### WORK INSTRUCTION
Repeat every one of the records below word for word, changing nothing.

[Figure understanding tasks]
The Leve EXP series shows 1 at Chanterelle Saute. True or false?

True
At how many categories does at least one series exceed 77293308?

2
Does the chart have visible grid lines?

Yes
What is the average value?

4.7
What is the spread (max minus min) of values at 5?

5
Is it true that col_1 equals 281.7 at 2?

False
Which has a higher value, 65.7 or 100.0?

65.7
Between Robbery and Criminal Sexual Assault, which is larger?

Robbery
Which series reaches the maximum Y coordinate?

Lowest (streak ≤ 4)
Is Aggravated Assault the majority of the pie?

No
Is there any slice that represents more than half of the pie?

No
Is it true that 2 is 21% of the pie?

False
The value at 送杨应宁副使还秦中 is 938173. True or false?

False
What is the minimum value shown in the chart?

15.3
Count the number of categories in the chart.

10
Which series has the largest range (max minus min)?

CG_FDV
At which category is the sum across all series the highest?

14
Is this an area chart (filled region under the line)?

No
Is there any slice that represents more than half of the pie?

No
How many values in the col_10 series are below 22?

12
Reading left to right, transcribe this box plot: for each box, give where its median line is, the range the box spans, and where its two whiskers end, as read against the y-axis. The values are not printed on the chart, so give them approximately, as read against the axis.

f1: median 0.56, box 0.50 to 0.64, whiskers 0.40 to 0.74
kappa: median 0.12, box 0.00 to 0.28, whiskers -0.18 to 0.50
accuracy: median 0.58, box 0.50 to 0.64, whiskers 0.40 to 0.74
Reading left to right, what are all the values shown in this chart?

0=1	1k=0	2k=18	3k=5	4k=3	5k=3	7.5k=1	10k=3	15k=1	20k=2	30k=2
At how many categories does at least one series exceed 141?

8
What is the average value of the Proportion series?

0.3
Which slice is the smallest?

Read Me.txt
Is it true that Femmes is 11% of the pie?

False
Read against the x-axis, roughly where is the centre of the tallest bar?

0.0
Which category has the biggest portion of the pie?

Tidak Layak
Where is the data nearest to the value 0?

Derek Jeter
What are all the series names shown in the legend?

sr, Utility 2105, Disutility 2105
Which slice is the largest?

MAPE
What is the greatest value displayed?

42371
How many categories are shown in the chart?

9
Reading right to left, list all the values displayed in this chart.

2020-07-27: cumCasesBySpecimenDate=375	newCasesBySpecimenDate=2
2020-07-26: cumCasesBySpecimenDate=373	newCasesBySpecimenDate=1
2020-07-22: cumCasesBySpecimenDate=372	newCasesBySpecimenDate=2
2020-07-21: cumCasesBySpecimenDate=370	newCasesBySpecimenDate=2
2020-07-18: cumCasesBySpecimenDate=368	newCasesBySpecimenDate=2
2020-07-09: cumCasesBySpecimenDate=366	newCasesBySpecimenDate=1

### SOLUTION BELOW
The Leve EXP series shows 1 at Chanterelle Saute. True or false?

True
At how many categories does at least one series exceed 77293308?

2
Does the chart have visible grid lines?

Yes
What is the average value?

4.7
What is the spread (max minus min) of values at 5?

5
Is it true that col_1 equals 281.7 at 2?

False
Which has a higher value, 65.7 or 100.0?

65.7
Between Robbery and Criminal Sexual Assault, which is larger?

Robbery
Which series reaches the maximum Y coordinate?

Lowest (streak ≤ 4)
Is Aggravated Assault the majority of the pie?

No
Is there any slice that represents more than half of the pie?

No
Is it true that 2 is 21% of the pie?

False
The value at 送杨应宁副使还秦中 is 938173. True or false?

False
What is the minimum value shown in the chart?

15.3
Count the number of categories in the chart.

10
Which series has the largest range (max minus min)?

CG_FDV
At which category is the sum across all series the highest?

14
Is this an area chart (filled region under the line)?

No
Is there any slice that represents more than half of the pie?

No
How many values in the col_10 series are below 22?

12
Reading left to right, transcribe this box plot: for each box, give where its median line is, the range the box spans, and where its two whiskers end, as read against the y-axis. The values are not printed on the chart, so give them approximately, as read against the axis.

f1: median 0.56, box 0.50 to 0.64, whiskers 0.40 to 0.74
kappa: median 0.12, box 0.00 to 0.28, whiskers -0.18 to 0.50
accuracy: median 0.58, box 0.50 to 0.64, whiskers 0.40 to 0.74
Reading left to right, what are all the values shown in this chart?

0=1	1k=0	2k=18	3k=5	4k=3	5k=3	7.5k=1	10k=3	15k=1	20k=2	30k=2
At how many categories does at least one series exceed 141?

8
What is the average value of the Proportion series?

0.3
Which slice is the smallest?

Read Me.txt
Is it true that Femmes is 11% of the pie?

False
Read against the x-axis, roughly where is the centre of the tallest bar?

0.0
Which category has the biggest portion of the pie?

Tidak Layak
Where is the data nearest to the value 0?

Derek Jeter
What are all the series names shown in the legend?

sr, Utility 2105, Disutility 2105
Which slice is the largest?

MAPE
What is the greatest value displayed?

42371
How many categories are shown in the chart?

9
Reading right to left, list all the values displayed in this chart.

2020-07-27: cumCasesBySpecimenDate=375	newCasesBySpecimenDate=2
2020-07-26: cumCasesBySpecimenDate=373	newCasesBySpecimenDate=1
2020-07-22: cumCasesBySpecimenDate=372	newCasesBySpecimenDate=2
2020-07-21: cumCasesBySpecimenDate=370	newCasesBySpecimenDate=2
2020-07-18: cumCasesBySpecimenDate=368	newCasesBySpecimenDate=2
2020-07-09: cumCasesBySpecimenDate=366	newCasesBySpecimenDate=1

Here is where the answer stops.